§ TRY IT:
Among the lines of the entries below, count those containing the word "Keiebijters" and answer with the number only.

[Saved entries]
-- Opening Marker --
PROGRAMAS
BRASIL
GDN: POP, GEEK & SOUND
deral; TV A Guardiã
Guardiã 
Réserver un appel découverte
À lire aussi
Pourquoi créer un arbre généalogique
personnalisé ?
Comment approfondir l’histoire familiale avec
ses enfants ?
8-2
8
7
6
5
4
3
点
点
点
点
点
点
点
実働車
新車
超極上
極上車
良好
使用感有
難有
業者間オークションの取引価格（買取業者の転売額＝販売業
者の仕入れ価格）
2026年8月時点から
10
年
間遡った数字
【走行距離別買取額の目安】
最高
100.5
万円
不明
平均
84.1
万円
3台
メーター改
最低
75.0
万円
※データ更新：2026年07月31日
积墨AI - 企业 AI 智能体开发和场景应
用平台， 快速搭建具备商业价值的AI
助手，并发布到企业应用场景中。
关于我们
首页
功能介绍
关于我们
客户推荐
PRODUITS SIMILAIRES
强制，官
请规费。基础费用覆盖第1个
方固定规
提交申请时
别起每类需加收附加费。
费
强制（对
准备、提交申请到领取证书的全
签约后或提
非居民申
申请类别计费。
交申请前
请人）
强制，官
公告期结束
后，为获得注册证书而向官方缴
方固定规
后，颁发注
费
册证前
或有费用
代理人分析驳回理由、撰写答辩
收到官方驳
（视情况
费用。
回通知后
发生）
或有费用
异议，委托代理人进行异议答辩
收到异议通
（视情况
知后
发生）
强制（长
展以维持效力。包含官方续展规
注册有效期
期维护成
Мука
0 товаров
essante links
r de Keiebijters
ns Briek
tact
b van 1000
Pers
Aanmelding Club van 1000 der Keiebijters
-- Closing Marker --
§ TASK RESULT:
2